ここはどこだろうと見渡してみても他にはなにも目に写らない。

《少し目覚めるまで時間があるからな。知識を分けてやろう。私が誕生した、その経緯をな…》

その言葉に反応した周囲が突然色を持つ。
眼下に広がる海と真上から照りつける日差し。
そして浜辺に倒れる男を、女が介抱していた。

《あの女はお前であり、私でもある。出会いは漂流して流れ着いたあの男を助けたことだ》

場面が移り、部屋の中。
先ほどの男女が仲睦まじく寄り添っている。

《あの男との関わりが、この輪廻の始まりだ…》

買い物、二人での料理、村人達との交流。
誰もが二人の仲を祝福し、祝っている。

また場面が変わり、港に船がある。
男がその船の乗組員と包容をかわす。仲間なのだろう。
無事を祝うようなそれに、離れた浜辺で静かに女が見ていた。

《この船はな、のちの世界政府となる組織のものだ。あの男はその一員。唯一惚れた男が見つかってはならない組織の男とは運の無いことよ…》

船から出てきた男達に女が捕らわれる。
その女が組織が探していた力を持つことを知ったのだ。
村から助けに出てきた人々は、辺鄙な村の人とは思えないほどの戦闘力を持っていたが、それでも世界的に巨大な組織には勝てなかった。

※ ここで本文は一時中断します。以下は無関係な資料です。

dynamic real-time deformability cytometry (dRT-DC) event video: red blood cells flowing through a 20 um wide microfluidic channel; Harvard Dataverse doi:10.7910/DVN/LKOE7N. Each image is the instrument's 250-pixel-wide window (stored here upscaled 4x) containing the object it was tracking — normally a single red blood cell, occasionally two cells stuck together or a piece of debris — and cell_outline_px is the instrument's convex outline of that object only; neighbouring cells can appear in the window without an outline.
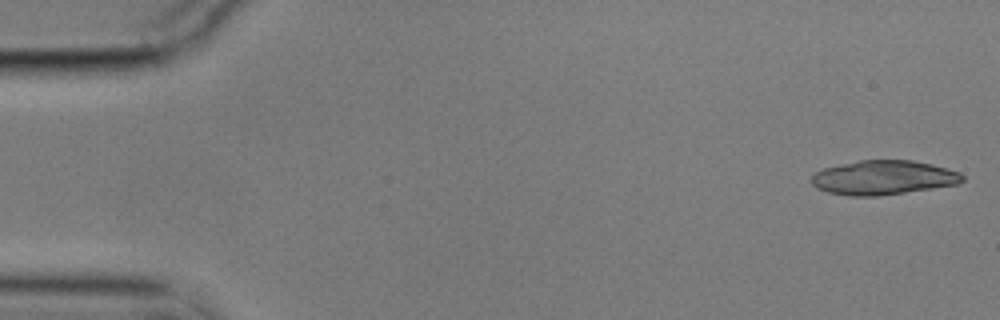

《この村はあの女を守るためにある。当然、村人全員がガーディアンだ》

地に伏す村人。声を枯らしながら泣き、叫び続ける女。
組織はそんな彼女の前に、彼女が助けた男を立たせた。

「選べ。不老不死の命を得て我らの仲間となるか、村人同様この男も死に、捕らわれ自由を失うか…」

組織の人の声が聞こえる。
唇を噛みしめる女は静かに頷く。
一族の教えより、男への愛を選んだ。

不老不死、と聞けば必然とローの顔が浮かぶ。

《お前の考えている通り、オペオペの実だよ》

術者の命と引き換えに施せるオペオペの実の究極の力。
まさか、と思い男達を見れば術者、すなわちオペオペの実の能力者は彼女が助けた男だった。